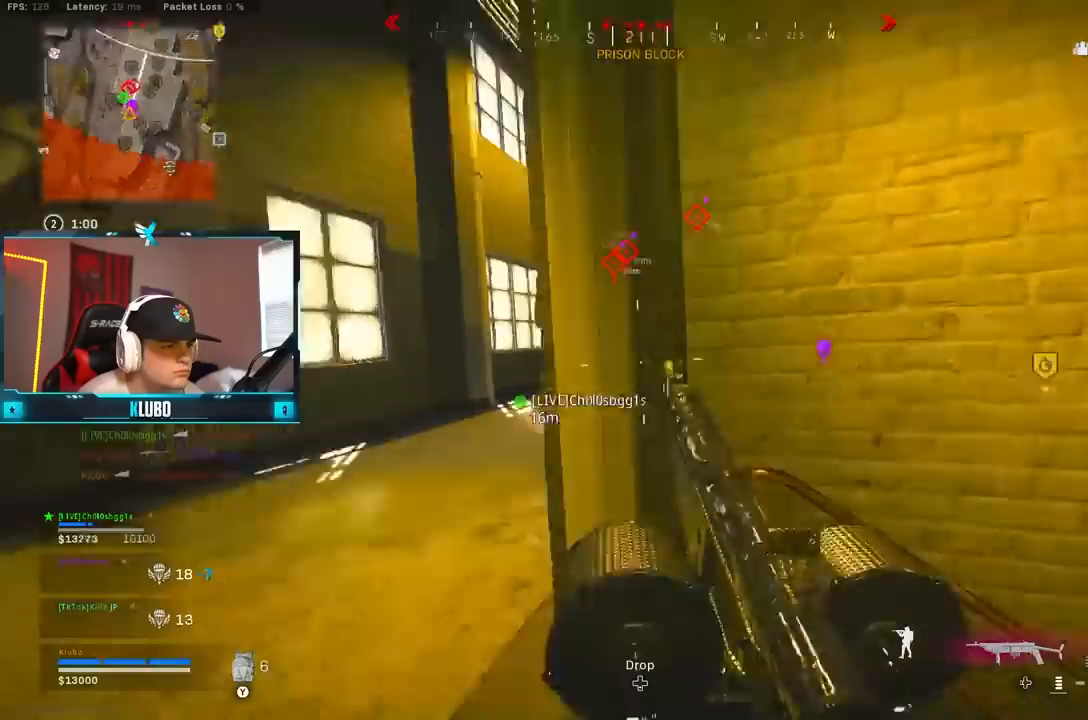
{"buttons": [], "left_stick": "up-right", "right_stick": "center", "events": [[67, "B", "down"], [83, "right_stick", "center"], [100, "left_stick", "down-left"], [117, "A", "down"], [333, "A", "up"], [333, "B", "up"], [333, "X", "down"], [333, "left_stick", "up-right"], [417, "X", "up"]]}
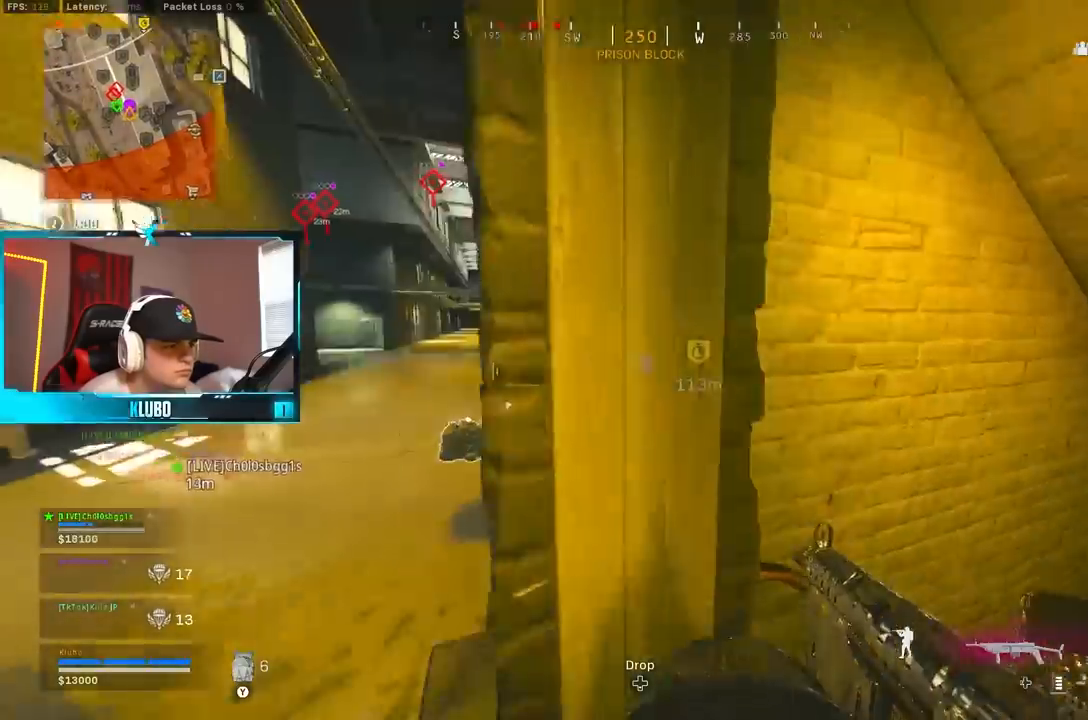
{"buttons": [], "left_stick": "down-right", "right_stick": "center", "events": [[33, "left_stick", "right"], [150, "right_stick", "down-left"], [200, "left_stick", "down"], [367, "left_stick", "down-right"], [383, "right_stick", "center"]]}
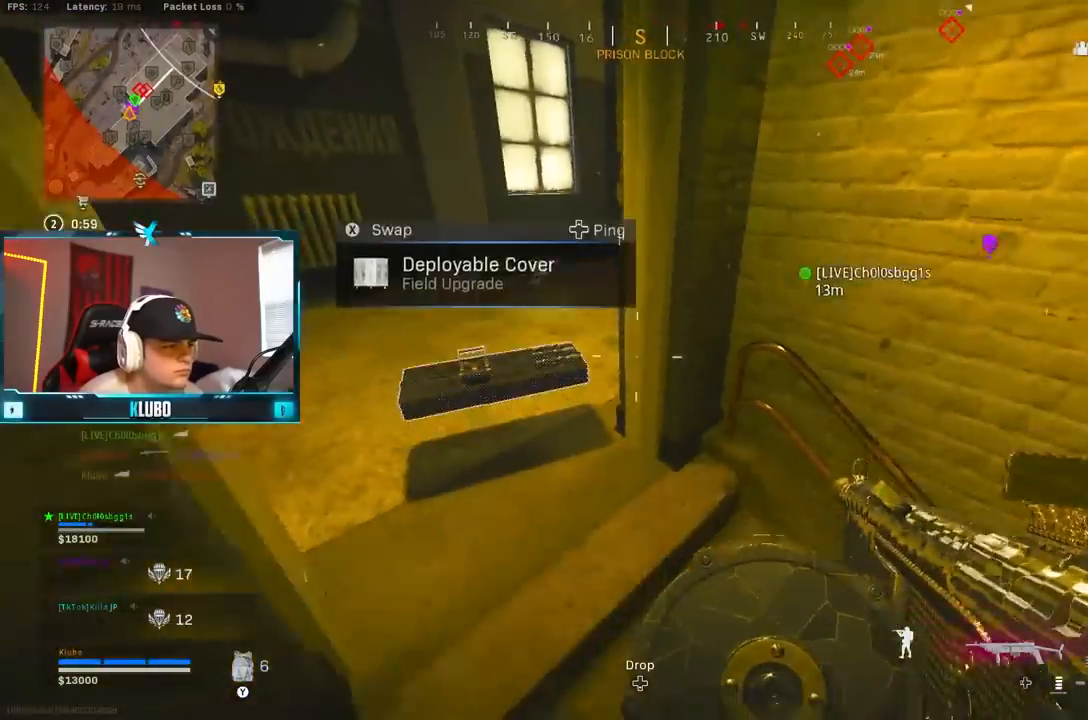
{"buttons": ["X"], "left_stick": "center", "right_stick": "center", "events": [[17, "X", "down"], [17, "left_stick", "right"], [267, "left_stick", "center"]]}
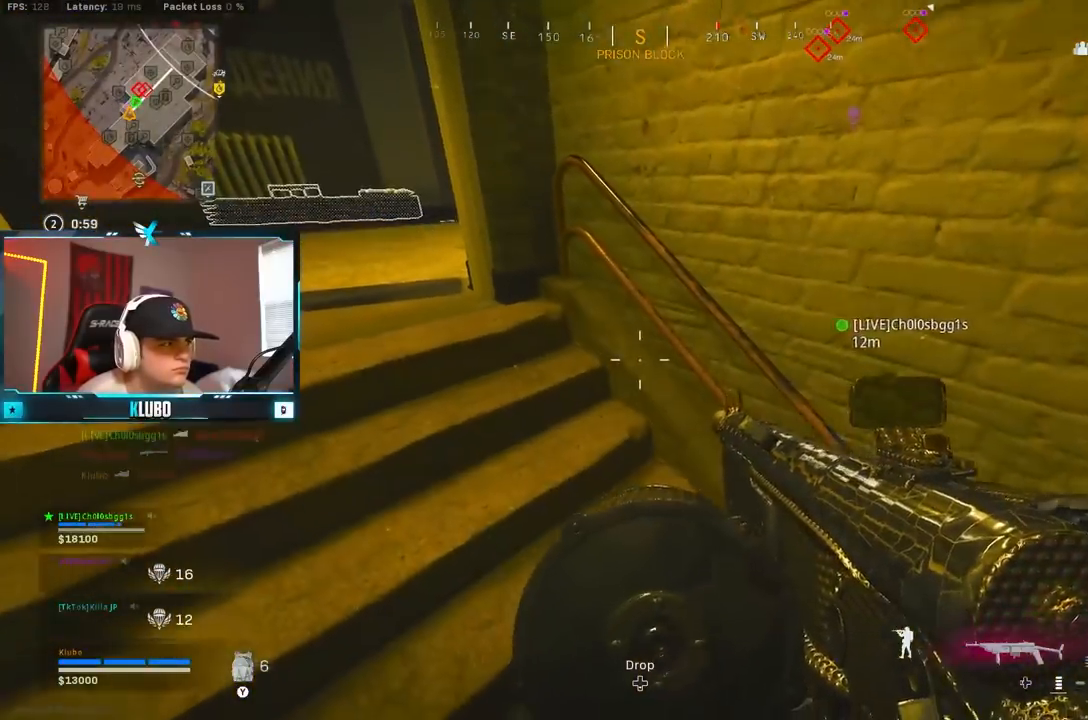
{"buttons": [], "left_stick": "center", "right_stick": "center", "events": [[150, "X", "up"], [217, "X", "down"], [317, "X", "up"]]}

● ● ●

§ **Action item**: The listing above should be transcribed word for word, with its pictures left out.

§ **Your response**:
{"buttons": [], "left_stick": "up-right", "right_stick": "center", "events": [[67, "B", "down"], [83, "right_stick", "center"], [100, "left_stick", "down-left"], [117, "A", "down"], [333, "A", "up"], [333, "B", "up"], [333, "X", "down"], [333, "left_stick", "up-right"], [417, "X", "up"]]}
{"buttons": [], "left_stick": "down-right", "right_stick": "center", "events": [[33, "left_stick", "right"], [150, "right_stick", "down-left"], [200, "left_stick", "down"], [367, "left_stick", "down-right"], [383, "right_stick", "center"]]}
{"buttons": ["X"], "left_stick": "center", "right_stick": "center", "events": [[17, "X", "down"], [17, "left_stick", "right"], [267, "left_stick", "center"]]}
{"buttons": [], "left_stick": "center", "right_stick": "center", "events": [[150, "X", "up"], [217, "X", "down"], [317, "X", "up"]]}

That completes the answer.